Today I officially started coding for the project and was very productive! I needed to setup a set of inverted indexes based on a collection of files. To setup these indexes, I used Apache Lucene and was it ever easy. I had some difficulties initially as I was trying to use some contributed modules (the in-memory indexer to be exact, but I figured it might come in handy, at some point). I also incorrectly decided to use an embedded relational database to allow for a more “natural” way to access indexes. Based on the information found here, I decided to give HSQLDB a shot and it was extremely easy to setup and use, but instead, I removed the relational database, used Lucene’s built-in query engine, and accessed all the inverted indexes for the terms within the document collection.

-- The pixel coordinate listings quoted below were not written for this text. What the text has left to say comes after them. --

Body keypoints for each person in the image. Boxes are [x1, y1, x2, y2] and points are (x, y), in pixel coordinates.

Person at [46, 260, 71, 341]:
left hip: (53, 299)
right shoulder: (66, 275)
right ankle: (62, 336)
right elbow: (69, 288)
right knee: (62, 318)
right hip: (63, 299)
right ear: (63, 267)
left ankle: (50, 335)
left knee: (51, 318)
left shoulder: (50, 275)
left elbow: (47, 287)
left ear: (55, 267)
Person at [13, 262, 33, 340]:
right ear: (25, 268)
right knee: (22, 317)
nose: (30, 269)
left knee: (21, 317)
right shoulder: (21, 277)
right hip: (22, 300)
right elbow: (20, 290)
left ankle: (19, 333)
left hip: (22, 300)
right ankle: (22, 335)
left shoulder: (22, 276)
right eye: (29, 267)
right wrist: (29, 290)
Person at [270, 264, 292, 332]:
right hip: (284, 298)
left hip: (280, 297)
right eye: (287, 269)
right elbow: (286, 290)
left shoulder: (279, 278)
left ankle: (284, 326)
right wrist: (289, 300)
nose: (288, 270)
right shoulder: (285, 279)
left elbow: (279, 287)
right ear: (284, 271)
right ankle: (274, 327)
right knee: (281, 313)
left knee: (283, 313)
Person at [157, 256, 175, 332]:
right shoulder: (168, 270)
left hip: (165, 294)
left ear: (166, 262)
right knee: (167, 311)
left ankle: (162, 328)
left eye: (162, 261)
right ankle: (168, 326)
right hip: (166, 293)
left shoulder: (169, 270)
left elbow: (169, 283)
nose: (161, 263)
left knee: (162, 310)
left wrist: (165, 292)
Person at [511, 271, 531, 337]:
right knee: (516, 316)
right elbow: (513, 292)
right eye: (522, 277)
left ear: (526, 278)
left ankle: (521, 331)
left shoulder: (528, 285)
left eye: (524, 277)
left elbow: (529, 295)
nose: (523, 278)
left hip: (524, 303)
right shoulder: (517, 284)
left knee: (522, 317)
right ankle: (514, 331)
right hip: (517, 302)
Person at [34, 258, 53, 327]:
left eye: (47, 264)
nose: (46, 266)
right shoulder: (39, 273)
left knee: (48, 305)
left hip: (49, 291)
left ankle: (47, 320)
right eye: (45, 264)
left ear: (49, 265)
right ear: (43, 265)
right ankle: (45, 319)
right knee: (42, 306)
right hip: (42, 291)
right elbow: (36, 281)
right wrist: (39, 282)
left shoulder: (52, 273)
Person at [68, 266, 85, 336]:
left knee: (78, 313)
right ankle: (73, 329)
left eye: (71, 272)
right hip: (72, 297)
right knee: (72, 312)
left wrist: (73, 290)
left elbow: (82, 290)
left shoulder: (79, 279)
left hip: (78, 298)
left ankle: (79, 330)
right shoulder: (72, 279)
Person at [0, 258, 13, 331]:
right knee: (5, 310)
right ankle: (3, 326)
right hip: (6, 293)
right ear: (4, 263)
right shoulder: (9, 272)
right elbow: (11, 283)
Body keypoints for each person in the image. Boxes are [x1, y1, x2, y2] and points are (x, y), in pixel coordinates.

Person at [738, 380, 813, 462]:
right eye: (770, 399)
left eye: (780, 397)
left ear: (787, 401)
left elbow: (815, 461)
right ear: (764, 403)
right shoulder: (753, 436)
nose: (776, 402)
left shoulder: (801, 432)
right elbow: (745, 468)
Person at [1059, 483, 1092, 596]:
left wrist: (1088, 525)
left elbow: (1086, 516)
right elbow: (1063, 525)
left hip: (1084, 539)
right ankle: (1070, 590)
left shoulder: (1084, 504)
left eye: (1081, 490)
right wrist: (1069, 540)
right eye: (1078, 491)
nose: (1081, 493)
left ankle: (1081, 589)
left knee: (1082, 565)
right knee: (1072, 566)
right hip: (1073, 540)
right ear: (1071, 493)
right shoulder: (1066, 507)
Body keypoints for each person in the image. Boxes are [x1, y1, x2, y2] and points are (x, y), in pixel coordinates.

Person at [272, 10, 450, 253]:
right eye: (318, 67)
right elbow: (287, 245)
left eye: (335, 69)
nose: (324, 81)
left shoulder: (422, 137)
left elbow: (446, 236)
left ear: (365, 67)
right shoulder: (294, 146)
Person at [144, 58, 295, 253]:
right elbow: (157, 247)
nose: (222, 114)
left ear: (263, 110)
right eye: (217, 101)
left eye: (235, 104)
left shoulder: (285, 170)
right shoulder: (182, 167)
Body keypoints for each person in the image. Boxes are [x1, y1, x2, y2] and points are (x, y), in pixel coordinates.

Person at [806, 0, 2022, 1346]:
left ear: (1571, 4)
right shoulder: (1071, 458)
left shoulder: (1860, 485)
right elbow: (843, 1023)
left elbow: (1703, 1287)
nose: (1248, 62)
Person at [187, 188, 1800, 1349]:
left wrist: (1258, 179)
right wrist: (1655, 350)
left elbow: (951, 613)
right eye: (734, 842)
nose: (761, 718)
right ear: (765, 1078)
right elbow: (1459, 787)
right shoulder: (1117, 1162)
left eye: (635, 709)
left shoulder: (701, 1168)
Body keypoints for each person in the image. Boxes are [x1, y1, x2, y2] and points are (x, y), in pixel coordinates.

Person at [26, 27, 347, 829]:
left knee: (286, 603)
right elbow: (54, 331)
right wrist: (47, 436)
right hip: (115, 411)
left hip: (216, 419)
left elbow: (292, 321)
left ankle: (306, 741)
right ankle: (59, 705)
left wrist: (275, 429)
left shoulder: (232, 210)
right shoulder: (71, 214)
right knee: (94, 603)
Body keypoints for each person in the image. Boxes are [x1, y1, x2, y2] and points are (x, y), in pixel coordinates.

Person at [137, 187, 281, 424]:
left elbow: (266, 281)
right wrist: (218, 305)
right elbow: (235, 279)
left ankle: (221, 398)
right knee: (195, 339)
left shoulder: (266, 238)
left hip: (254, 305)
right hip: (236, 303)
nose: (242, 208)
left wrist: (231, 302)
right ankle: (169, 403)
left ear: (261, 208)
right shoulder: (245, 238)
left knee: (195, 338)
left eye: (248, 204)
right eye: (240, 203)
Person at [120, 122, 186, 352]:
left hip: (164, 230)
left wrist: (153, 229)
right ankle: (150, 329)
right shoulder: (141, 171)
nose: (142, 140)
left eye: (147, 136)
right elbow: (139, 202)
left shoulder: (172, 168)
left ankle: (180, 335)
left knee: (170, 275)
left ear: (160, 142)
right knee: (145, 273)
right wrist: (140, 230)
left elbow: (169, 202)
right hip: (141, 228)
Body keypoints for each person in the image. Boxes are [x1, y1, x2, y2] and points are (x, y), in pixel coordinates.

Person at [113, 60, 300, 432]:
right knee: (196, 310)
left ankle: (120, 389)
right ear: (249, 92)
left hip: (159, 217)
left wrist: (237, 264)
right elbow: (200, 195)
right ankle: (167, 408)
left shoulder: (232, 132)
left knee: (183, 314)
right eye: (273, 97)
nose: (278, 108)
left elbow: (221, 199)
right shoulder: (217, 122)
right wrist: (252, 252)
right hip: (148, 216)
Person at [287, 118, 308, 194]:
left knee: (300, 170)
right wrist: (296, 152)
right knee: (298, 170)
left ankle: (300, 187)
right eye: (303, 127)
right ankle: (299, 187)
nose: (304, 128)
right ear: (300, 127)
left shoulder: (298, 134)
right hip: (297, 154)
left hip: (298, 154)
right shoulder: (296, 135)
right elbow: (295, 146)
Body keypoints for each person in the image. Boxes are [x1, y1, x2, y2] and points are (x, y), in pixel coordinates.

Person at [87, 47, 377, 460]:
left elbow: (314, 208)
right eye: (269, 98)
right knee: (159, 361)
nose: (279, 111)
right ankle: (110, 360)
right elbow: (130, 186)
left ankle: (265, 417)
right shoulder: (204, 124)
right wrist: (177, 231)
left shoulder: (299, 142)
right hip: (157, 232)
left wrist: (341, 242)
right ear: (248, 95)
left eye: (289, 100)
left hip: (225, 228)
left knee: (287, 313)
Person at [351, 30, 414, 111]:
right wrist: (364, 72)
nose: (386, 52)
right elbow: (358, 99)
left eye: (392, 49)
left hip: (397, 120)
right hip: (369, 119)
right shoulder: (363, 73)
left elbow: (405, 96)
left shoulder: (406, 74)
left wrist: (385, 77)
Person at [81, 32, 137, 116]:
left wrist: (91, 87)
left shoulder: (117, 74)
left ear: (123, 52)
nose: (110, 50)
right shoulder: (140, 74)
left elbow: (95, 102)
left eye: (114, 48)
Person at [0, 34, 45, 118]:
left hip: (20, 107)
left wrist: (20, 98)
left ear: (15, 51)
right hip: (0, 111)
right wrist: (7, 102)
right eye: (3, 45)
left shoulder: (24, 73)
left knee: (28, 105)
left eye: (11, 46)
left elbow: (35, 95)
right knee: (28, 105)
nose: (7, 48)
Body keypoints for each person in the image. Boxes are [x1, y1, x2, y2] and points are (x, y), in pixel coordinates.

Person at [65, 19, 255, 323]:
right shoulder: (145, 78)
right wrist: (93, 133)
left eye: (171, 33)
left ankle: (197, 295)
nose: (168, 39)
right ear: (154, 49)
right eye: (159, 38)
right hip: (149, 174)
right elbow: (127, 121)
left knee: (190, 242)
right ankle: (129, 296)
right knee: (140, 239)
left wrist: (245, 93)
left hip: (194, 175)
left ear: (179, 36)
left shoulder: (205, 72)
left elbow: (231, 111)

Now it’s a matter of deciding to take TReX’s existing No-Random-Access threshold algorithm code or just roll my own. Reasons to stay away from the existing code are: tight integration with TReX’s data structures, lack of parameters for its use, and a bad code smell. If I roll my own, then it’s to decide whether I should integrate it into Lucene or keep it as a simple external algorithm engine. An ambitious Lucene contrib vision possibly? I’ve never contributed to open source but am truly inspired by the dedication required as described in Karl Fogel’s (FREE) ebook Producing Open Source Software. Starting from scratch will also allow for a nicer class hierarchy to take advantage of some interesting concepts mentioned in the IO-Top-k paper, concepts such as propabilistic inference or skew detection to terminate the algorithm even sooner.
Once that’s done I’ll have a prototype for XML document collection indexing and retrieval using a threshold algorithm for top-k query processing.
Some related tools that seem interesting are: Luke, a Lucene index-modification/viewing tool, very nice looking and feature filled. Lius, which I haven’t tried and seems to do the same thing as Luke.